SUPPLIED PASSAGE START

Regardless of their intention, means-tested programs by their very nature pose disincentives for households to increase their incomes and risk termination of their benefits. Thus, the welfare system effectively set up roadblocks to the two main avenues for economic progress: marriage and employment. A single mother would be ensured of her benefits package as long as she did not take a job or marry an employed husband. Given this scenario, it’s not surprising that dismal societal trends have followed.

Unwed childbearing is the major cause of child poverty in America. Since 1965, the rate of unwed births has soared from 7 percent to 39 percent (and among blacks, to 69 percent). Children born and raised outside marriage are nearly seven times more likely to live in poverty than children born to and raised by a married couple. Moreover, unwed childbearing is concentrated among low-income, less educated women in their early 20s—those who have the least ability to support a family by themselves.

Low levels of parental work is the second major cause of child poverty in the United States. In a typical year, only about one-fourth of all poor households with children have combined work hours of adults equaling 40 hours a week. The typical poor family with children is supported by only 800 hours of work during a year, an average of 16 hours of work per week. If work in each family were raised to 2,000 hours per year—the equivalent of one adult working 40 hours per week through the year—nearly 75 percent of poor children would be lifted out of poverty.[6]

Marriage and one parent working = no child poverty. Why is government undermining that? Because broken homes produce children that require government intervention = more government = higher taxes = greater “equality” of wealth through government-run redistribution.

The article explains several government policies that would reduce dependency on government.

Richards explains:

The Welfare Reform Act of 1996 reduced some of these damaging incentives in one major program, Aid to Families with Dependent Children. Under AFDC, states were given more federal funds if their welfare caseloads increased, and funds were cut whenever the state caseload fell. In other words, states were basically encouraged to swell their welfare rolls.

Welfare reform replaced AFDC with a new program, Temporary Assistance to Needy Families (TANF), which provided incentives to move recipients toward self-sufficiency. Funding to each state remained constant regardless of the size of caseloads, and states were allowed to retain savings from caseload reductions.

SUPPLIED PASSAGE END
DATASET ENTRIES START

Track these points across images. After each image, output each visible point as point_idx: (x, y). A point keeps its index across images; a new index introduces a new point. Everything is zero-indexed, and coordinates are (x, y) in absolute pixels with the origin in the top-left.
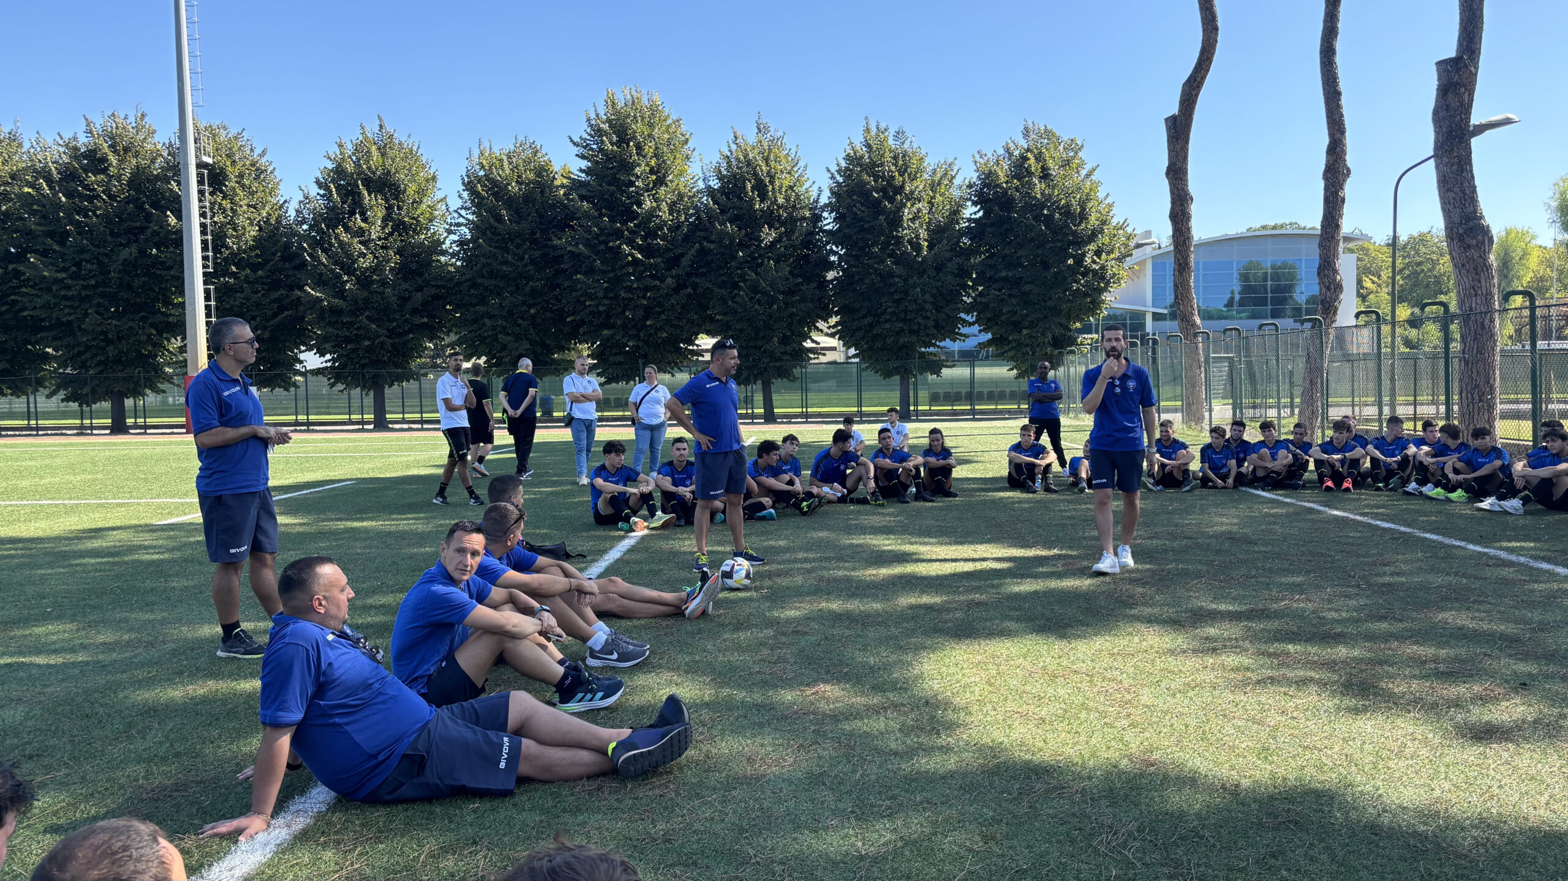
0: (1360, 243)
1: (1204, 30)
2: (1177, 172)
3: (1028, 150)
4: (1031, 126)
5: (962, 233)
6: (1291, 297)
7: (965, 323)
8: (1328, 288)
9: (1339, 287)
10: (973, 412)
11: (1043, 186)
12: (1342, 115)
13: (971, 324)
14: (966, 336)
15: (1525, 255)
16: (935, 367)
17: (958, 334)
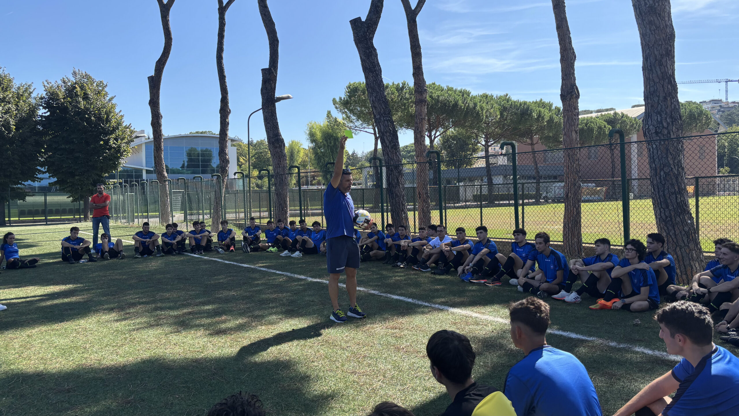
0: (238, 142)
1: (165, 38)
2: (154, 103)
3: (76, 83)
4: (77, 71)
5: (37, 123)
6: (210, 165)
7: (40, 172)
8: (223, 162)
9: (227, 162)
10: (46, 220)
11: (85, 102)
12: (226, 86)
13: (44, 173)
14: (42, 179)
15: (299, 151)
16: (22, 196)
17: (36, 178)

DATASET ENTRIES END

**YOUR OBJECTIVE:**
Answer these from the welfare passage:
(a) What rate of unwed births has been reached since 1965?
(b) How many hours of work per year support the typical poor family with children?
(c) What program did welfare reform put in place of Aid to Families with Dependent Children?

**RESULT FOR THIS TASK:**
(a) 39 percent, up from 7 percent.
(b) 800 hours, an average of 16 hours per week.
(c) Temporary Assistance to Needy Families (TANF).